(Recorded data)
★ ★ ★ ★ ★ ★ ★
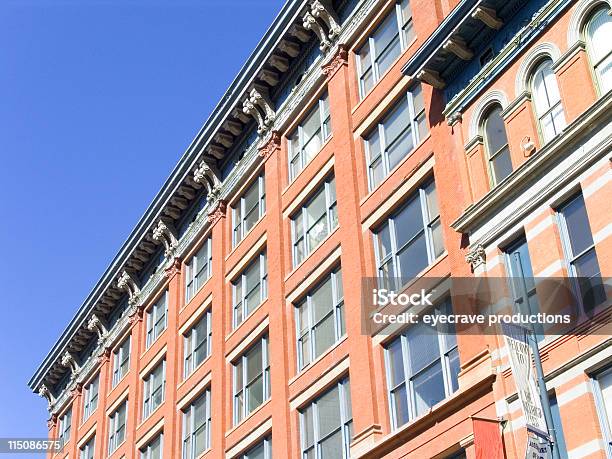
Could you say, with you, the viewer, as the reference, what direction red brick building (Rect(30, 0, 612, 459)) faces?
facing the viewer and to the left of the viewer
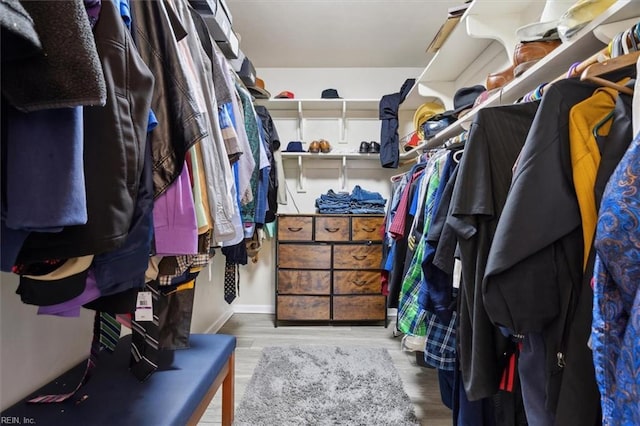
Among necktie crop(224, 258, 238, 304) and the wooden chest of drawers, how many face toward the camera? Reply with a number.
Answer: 2

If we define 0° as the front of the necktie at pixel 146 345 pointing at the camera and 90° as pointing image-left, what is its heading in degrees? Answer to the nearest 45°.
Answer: approximately 0°

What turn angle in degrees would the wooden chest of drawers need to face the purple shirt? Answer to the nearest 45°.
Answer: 0° — it already faces it

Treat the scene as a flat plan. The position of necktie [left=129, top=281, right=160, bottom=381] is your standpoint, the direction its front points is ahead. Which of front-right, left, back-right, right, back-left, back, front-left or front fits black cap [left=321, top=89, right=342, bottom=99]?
back-left

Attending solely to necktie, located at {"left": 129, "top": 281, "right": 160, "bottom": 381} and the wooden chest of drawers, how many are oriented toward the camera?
2

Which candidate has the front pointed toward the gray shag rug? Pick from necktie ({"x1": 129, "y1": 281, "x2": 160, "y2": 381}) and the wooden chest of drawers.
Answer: the wooden chest of drawers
★ ★ ★ ★ ★ ★ ★
Rewrite the recorded data with "necktie" changed to "tie" everywhere and everything else left as it is, omitting the pictures from your answer.

● **Answer to this task**
Could you say, with you, the viewer, as the reference, what direction red brick building (Rect(30, 0, 612, 459)) faces?
facing the viewer and to the left of the viewer
Among tie crop(224, 258, 238, 304) and the wooden chest of drawers, how many face toward the camera? Reply with a number.
Answer: 2

If we define 0° as the front of the tie at pixel 146 345 pointing at the camera and 90° as pointing image-left, what is its heading in degrees? Answer to the nearest 45°.
Answer: approximately 0°

What turn angle in degrees would the wooden chest of drawers need to face the purple shirt? Answer to the nearest 45°.
Answer: 0° — it already faces it

Treat the scene as a flat plan. The position of tie [left=129, top=281, right=160, bottom=381] is your standpoint, the direction its front points is ahead. Which of front-right, left, back-right, right, back-left, back, front-left or front fits black cap [left=321, top=89, right=342, bottom=99]?
back-left

Attending solely to tie, located at {"left": 129, "top": 281, "right": 160, "bottom": 381} and the wooden chest of drawers, how many are oriented toward the camera?
2

Which candidate has the front pointed toward the gray shag rug? Pick from tie ({"x1": 129, "y1": 281, "x2": 160, "y2": 381}) and the wooden chest of drawers.
Answer: the wooden chest of drawers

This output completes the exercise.